··· GIVEN RECORDS

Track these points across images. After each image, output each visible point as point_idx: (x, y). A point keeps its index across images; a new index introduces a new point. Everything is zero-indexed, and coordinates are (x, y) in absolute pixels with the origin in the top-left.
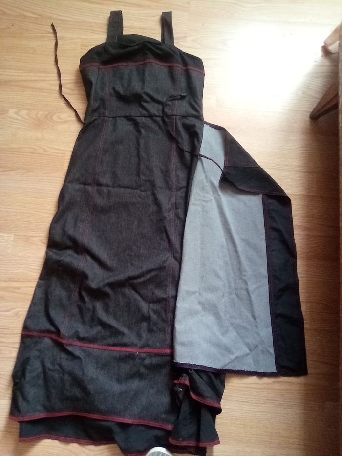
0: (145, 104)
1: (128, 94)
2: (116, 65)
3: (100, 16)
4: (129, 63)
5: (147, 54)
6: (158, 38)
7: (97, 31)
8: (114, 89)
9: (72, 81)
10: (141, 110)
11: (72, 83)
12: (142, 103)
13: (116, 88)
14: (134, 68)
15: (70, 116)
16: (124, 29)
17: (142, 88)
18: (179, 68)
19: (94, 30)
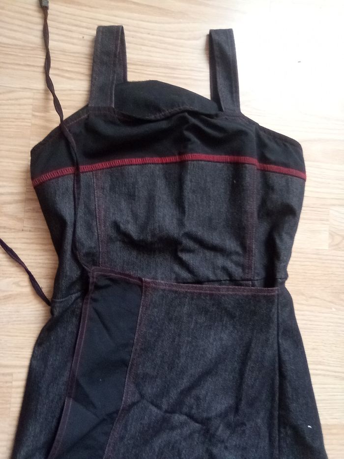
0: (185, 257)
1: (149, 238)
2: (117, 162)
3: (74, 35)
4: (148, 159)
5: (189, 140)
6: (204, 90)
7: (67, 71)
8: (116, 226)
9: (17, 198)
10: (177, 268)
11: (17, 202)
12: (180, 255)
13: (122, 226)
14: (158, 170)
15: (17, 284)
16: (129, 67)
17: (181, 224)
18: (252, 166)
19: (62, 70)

······
··· GIVEN RECORDS

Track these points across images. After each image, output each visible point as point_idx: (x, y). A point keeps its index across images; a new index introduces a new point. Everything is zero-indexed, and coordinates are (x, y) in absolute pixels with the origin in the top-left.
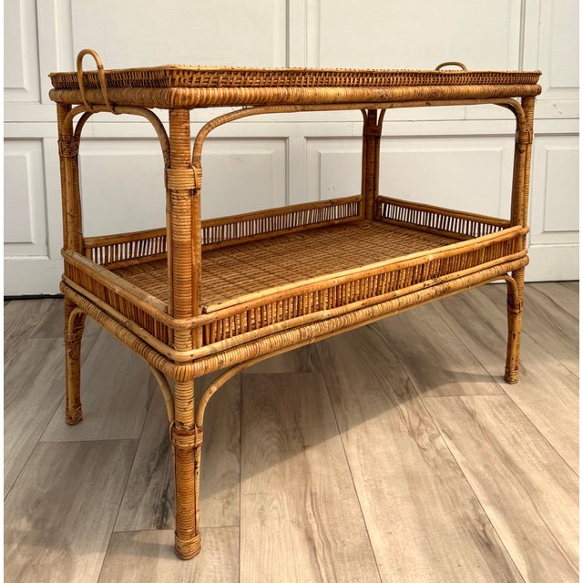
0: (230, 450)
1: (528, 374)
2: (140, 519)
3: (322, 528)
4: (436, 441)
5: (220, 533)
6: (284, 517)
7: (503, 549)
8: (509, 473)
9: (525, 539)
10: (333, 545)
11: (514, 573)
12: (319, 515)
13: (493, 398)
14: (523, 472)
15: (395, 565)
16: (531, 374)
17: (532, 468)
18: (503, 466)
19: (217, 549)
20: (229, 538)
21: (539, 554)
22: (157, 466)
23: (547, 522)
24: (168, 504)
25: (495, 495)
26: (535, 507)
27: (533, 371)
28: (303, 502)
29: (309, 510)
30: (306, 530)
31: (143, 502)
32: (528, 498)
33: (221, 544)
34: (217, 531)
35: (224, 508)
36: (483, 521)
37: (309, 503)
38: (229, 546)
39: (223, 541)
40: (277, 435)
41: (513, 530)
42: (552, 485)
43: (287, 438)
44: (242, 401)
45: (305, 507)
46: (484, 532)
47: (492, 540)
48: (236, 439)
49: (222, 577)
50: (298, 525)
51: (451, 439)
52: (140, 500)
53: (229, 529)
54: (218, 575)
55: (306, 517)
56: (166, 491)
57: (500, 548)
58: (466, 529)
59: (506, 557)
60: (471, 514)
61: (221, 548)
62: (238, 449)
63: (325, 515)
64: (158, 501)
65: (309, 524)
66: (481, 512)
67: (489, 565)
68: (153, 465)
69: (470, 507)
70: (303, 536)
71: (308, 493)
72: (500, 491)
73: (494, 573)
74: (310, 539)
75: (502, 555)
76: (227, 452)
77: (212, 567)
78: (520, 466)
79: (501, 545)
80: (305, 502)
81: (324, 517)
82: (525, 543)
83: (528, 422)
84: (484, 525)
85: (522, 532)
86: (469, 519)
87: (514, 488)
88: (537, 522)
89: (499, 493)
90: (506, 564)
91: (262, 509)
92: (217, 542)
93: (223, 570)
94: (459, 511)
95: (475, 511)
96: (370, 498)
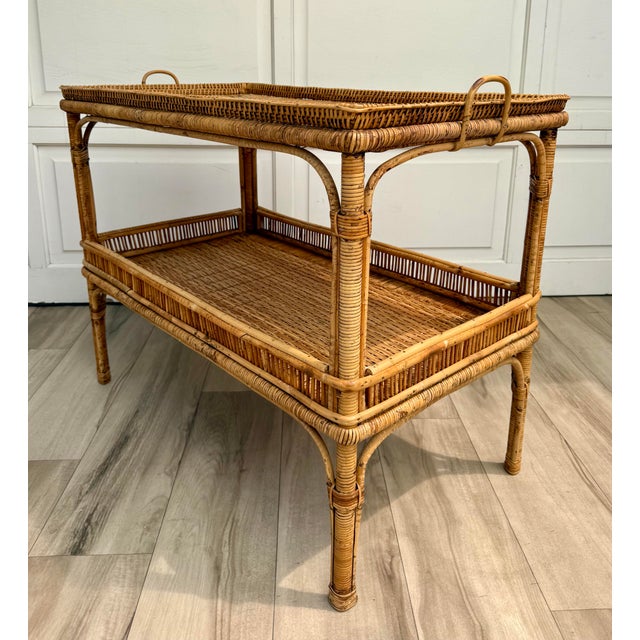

······

# EXERCISE INSTRUCTIONS
The expected answer is an exact copy of the lines above, beginning at the line with "1: (528, 374)" and ending at the line with "39: (223, 541)", with both ends in.

# WRITTEN REPLY
1: (528, 374)
2: (140, 519)
3: (322, 528)
4: (436, 441)
5: (220, 533)
6: (284, 517)
7: (503, 549)
8: (509, 473)
9: (525, 539)
10: (333, 545)
11: (514, 573)
12: (319, 515)
13: (493, 398)
14: (523, 472)
15: (395, 565)
16: (531, 374)
17: (532, 468)
18: (503, 466)
19: (217, 549)
20: (229, 538)
21: (539, 554)
22: (157, 466)
23: (547, 522)
24: (168, 504)
25: (495, 495)
26: (535, 507)
27: (533, 371)
28: (303, 502)
29: (309, 510)
30: (306, 530)
31: (143, 502)
32: (528, 498)
33: (221, 544)
34: (217, 531)
35: (224, 508)
36: (483, 521)
37: (309, 503)
38: (229, 546)
39: (223, 541)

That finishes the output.